Wczoraj przed Sądem Okręgowym w Szczecinie miał zapaść wyrok w sprawie, jaką byłemu senatorowi PO
Krzysztofowi Zarembie (obecnie niezależny) wytoczyła szczecińska spółka "Master", która nabyta na przetargu rusztowania wchodzące w skład majątku byłej stoczni w Szczecinie. Zaremba na jednej z
konferencji prasowych stwierdził, że spółka nabyła majątek dzięki znajomościom z posłami PO. Szefowie spółki poczuli się obrażeni i domagali się przeprosin od posła, ale ten odmówił i zajął się tym sąd.

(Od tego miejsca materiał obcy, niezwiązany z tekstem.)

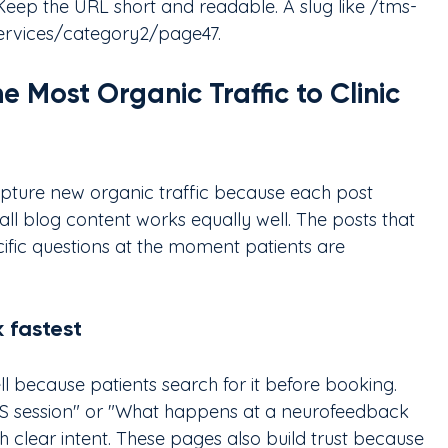
 Keep the URL short and readable. A slug like /tms-
services/category2/page47.
 Most Organic Traffic to Clinic 
apture new organic traffic because each post 
all blog content works equally well. The posts that 
cific questions at the moment patients are 
 fastest
l because patients search for it before booking. 
MS session" or "What happens at a neurofeedback 
h clear intent. These pages also build trust because 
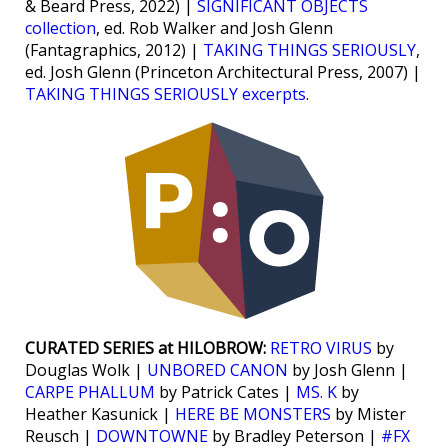
& Beard Press, 2022) |
SIGNIFICANT OBJECTS
collection
, ed. Rob Walker and Josh Glenn
(Fantagraphics, 2012) |
TAKING THINGS SERIOUSLY
,
ed. Josh Glenn (Princeton Architectural Press, 2007) |
TAKING THINGS SERIOUSLY excerpts
.
CURATED SERIES at HILOBROW:
RETRO VIRUS
by
Douglas Wolk |
UNBORED CANON
by Josh Glenn |
CARPE PHALLUM
by Patrick Cates |
MS. K
by
Heather Kasunick |
HERE BE MONSTERS
by Mister
Reusch |
DOWNTOWNE
by Bradley Peterson |
#FX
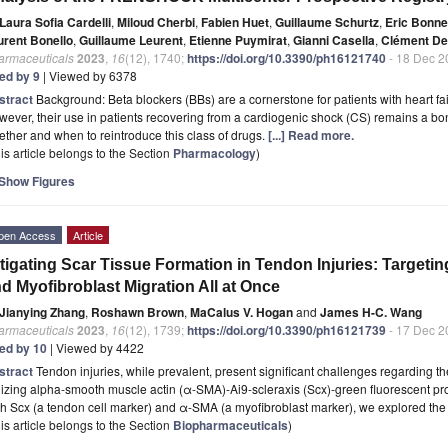
Laura Sofia Cardelli
,
Miloud Cherbi
,
Fabien Huet
,
Guillaume Schurtz
,
Eric Bonne
urent Bonello
,
Guillaume Leurent
,
Etienne Puymirat
,
Gianni Casella
,
Clément D
armaceuticals
2023
,
16
(12), 1740;
https://doi.org/10.3390/ph16121740
- 18 Dec 2
ted by 9
| Viewed by 6378
stract
Background: Beta blockers (BBs) are a cornerstone for patients with heart fai
ever, their use in patients recovering from a cardiogenic shock (CS) remains a bon
ther and when to reintroduce this class of drugs.
[...] Read more.
is article belongs to the Section
Pharmacology
)
Show Figures
pen Access
Article
tigating Scar Tissue Formation in Tendon Injuries: Target
d Myofibroblast Migration All at Once
Jianying Zhang
,
Roshawn Brown
,
MaCalus V. Hogan
and
James H-C. Wang
armaceuticals
2023
,
16
(12), 1739;
https://doi.org/10.3390/ph16121739
- 17 Dec 2
ted by 10
| Viewed by 4422
stract
Tendon injuries, while prevalent, present significant challenges regarding the
lizing alpha-smooth muscle actin (α-SMA)-Ai9-scleraxis (Scx)-green fluorescent pro
h Scx (a tendon cell marker) and α-SMA (a myofibroblast marker), we explored the 
is article belongs to the Section
Biopharmaceuticals
)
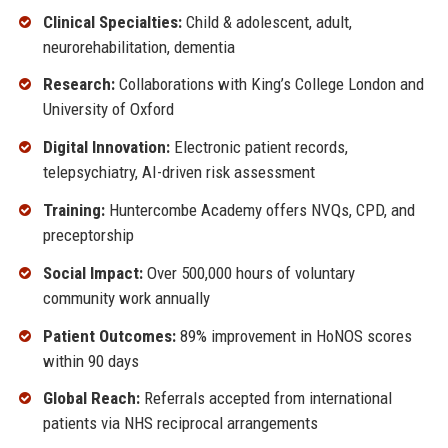
Clinical Specialties:
Child & adolescent, adult,
neurorehabilitation, dementia
Research:
Collaborations with King’s College London and
University of Oxford
Digital Innovation:
Electronic patient records,
telepsychiatry, AI-driven risk assessment
Training:
Huntercombe Academy offers NVQs, CPD, and
preceptorship
Social Impact:
Over 500,000 hours of voluntary
community work annually
Patient Outcomes:
89% improvement in HoNOS scores
within 90 days
Global Reach:
Referrals accepted from international
patients via NHS reciprocal arrangements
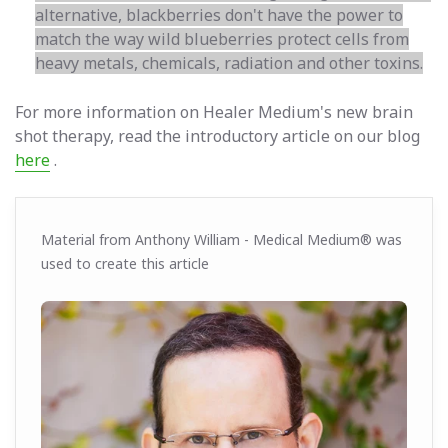
alternative, blackberries don't have the power to
match the way wild blueberries protect cells from
heavy metals, chemicals, radiation and other toxins.
For more information on Healer Medium's new brain
shot therapy, read the introductory article on our blog
here
.
Material from Anthony William - Medical Medium® was
used to create this article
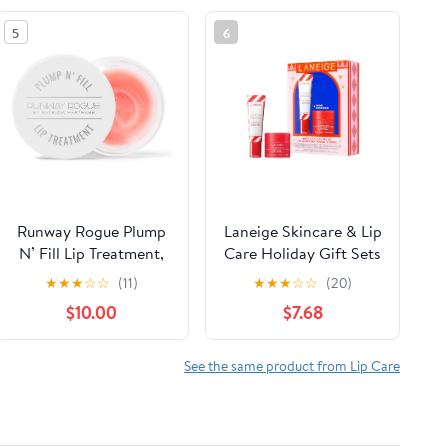
5
6
Runway Rogue Plump
Laneige Skincare & Lip
N’ Fill Lip Treatment,
Care Holiday Gift Sets
Hydrating and
– Lip Mask, Water
★
★
★
☆
☆
(11)
★
★
★
☆
☆
(20)
Plumping Lipcare
Bank, Lip Glowy Balm
$10.00
$7.68
Mask with Tri-Peptide
– Beauty Essentials for
Formula, 3.35 Ounces
Gifting & Self-Care
See the same product from Lip Care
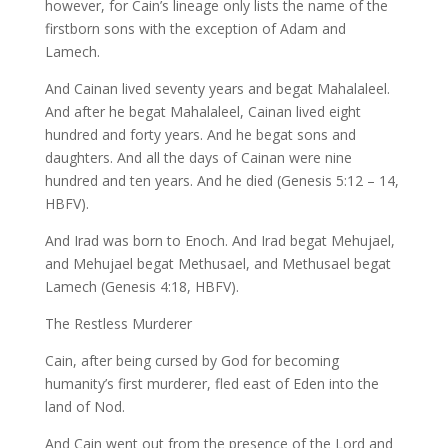
however, for Cain’s lineage only lists the name of the
firstborn sons with the exception of Adam and
Lamech.
And Cainan lived seventy years and begat Mahalaleel.
And after he begat Mahalaleel, Cainan lived eight
hundred and forty years. And he begat sons and
daughters. And all the days of Cainan were nine
hundred and ten years. And he died (Genesis 5:12 – 14,
HBFV).
And Irad was born to Enoch. And Irad begat Mehujael,
and Mehujael begat Methusael, and Methusael begat
Lamech (Genesis 4:18, HBFV).
The Restless Murderer
Cain, after being cursed by God for becoming
humanity’s first murderer, fled east of Eden into the
land of Nod.
And Cain went out from the presence of the Lord and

Wczoraj sędzia Iwona Warska--Seidler wydała postanowienie, że proces zacznie się od nowa. Istnieją bowiem luki prawne w stanowiskach stron. Także treść przeprosin, jakie miał złożyć i wydrukować na
łamach prasy Zaremba, zawierała określenie nieadekwatne do sytuacji i były... niezgodne z językiem polskim. Zaremba odpowiedź na pisma procesowe powódki pisał samemu, chociaż miał pełnomocnika prawnego,
co także zdaniem sądu było podstawą do rozpoczęcia sprawy od nowa. Termin nowej sprawy zostanie wyznaczony z urzędu.